Work task: Copy out, unchanged, everything in the material below from the line containing "而起伏不定的几年，孟昭然的心" down to the line containing "如何将作品变成商品，成了闻献的核心命题。", including both of those lines.

------------------------------

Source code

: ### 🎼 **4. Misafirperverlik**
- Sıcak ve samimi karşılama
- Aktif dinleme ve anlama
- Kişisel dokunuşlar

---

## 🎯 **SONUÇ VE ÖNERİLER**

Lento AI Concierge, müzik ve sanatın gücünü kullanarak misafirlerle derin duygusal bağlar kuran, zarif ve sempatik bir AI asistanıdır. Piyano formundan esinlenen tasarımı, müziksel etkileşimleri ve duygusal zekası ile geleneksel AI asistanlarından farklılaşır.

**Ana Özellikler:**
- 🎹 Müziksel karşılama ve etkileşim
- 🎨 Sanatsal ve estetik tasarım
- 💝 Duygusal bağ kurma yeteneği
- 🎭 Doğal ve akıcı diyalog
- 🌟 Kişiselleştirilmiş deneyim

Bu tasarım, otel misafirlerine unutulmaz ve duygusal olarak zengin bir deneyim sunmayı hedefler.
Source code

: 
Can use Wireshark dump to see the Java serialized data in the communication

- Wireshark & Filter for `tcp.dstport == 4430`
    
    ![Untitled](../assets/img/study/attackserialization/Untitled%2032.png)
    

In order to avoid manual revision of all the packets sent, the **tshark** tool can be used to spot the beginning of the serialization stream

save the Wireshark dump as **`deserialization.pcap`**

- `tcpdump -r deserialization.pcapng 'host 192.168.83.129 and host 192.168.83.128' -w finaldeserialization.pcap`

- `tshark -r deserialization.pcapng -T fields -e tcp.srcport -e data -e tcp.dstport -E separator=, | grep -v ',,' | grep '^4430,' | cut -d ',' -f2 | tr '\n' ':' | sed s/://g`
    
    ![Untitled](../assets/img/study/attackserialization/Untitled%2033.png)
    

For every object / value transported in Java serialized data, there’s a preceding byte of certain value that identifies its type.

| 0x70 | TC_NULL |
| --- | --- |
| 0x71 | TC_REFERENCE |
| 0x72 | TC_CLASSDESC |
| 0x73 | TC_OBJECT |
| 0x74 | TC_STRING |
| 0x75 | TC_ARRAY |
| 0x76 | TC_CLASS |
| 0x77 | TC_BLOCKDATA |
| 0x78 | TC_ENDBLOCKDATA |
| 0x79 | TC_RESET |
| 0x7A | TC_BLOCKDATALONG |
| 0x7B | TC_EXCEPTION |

------------------------------

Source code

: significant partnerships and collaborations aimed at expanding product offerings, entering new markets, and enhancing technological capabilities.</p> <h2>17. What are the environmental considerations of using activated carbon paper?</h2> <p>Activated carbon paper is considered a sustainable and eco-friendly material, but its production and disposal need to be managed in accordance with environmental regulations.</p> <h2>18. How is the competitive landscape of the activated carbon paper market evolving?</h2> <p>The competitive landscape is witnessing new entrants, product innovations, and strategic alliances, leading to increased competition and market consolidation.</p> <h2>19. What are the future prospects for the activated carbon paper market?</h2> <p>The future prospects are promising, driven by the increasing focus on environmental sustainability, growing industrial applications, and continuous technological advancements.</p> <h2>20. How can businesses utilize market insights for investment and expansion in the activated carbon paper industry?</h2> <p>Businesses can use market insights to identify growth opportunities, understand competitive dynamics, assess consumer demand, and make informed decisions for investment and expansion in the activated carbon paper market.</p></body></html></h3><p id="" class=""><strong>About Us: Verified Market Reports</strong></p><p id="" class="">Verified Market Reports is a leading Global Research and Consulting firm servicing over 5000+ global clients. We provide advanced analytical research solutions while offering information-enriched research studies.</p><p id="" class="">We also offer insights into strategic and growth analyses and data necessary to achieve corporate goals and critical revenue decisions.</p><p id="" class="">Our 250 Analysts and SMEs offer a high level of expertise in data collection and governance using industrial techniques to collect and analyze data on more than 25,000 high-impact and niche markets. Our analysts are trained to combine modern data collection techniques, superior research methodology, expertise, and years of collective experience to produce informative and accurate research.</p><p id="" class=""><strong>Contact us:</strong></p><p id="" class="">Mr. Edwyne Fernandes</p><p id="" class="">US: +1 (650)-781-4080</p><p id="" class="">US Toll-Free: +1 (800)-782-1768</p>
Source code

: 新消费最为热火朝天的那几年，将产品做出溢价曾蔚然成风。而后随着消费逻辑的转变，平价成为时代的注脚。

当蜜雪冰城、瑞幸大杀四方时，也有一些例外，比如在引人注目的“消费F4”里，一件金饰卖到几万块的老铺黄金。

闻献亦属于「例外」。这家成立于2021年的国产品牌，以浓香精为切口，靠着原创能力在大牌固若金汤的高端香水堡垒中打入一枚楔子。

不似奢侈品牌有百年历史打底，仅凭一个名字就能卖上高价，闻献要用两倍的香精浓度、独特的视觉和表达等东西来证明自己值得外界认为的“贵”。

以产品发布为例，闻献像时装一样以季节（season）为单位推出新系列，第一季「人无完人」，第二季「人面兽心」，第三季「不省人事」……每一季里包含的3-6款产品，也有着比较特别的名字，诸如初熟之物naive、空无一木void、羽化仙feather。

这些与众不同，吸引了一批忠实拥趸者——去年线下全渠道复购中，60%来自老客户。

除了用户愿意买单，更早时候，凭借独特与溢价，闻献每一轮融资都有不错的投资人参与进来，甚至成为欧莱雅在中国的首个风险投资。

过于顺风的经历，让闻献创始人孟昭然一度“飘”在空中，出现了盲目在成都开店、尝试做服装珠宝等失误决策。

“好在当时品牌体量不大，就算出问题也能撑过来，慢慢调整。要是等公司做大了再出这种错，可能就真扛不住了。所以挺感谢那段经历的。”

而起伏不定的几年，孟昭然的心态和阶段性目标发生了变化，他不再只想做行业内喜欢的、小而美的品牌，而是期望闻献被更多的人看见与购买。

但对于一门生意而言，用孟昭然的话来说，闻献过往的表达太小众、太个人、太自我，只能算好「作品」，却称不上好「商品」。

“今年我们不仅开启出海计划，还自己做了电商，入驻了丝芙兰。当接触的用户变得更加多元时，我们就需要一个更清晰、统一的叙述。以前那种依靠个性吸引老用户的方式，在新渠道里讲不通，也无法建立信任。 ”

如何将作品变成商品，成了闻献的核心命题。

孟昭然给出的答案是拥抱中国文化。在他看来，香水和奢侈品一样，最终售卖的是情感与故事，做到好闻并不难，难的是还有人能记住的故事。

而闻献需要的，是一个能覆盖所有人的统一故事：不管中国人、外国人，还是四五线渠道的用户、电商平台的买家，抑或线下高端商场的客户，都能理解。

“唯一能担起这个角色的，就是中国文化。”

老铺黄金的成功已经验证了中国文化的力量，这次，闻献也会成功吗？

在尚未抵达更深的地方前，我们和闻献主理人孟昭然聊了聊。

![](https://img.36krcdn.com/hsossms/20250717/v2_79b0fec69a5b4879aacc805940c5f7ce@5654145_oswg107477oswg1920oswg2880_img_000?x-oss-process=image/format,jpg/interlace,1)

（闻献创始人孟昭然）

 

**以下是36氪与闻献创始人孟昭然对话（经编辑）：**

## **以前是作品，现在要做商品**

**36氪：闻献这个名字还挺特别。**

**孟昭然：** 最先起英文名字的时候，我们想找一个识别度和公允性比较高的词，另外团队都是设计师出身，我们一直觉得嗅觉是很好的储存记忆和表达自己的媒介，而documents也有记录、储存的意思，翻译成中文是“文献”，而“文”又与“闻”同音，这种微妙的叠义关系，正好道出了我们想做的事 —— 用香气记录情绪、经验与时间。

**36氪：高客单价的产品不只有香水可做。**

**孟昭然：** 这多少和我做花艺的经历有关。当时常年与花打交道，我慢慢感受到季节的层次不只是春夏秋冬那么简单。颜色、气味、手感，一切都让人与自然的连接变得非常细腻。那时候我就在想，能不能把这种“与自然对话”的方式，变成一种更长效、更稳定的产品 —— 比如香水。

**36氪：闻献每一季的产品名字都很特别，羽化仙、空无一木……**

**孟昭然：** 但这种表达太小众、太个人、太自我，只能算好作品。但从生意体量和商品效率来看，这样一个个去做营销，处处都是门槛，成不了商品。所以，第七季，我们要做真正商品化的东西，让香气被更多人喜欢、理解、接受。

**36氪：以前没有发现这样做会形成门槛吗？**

------------------------------

Task result:
而起伏不定的几年，孟昭然的心态和阶段性目标发生了变化，他不再只想做行业内喜欢的、小而美的品牌，而是期望闻献被更多的人看见与购买。

但对于一门生意而言，用孟昭然的话来说，闻献过往的表达太小众、太个人、太自我，只能算好「作品」，却称不上好「商品」。

“今年我们不仅开启出海计划，还自己做了电商，入驻了丝芙兰。当接触的用户变得更加多元时，我们就需要一个更清晰、统一的叙述。以前那种依靠个性吸引老用户的方式，在新渠道里讲不通，也无法建立信任。 ”

如何将作品变成商品，成了闻献的核心命题。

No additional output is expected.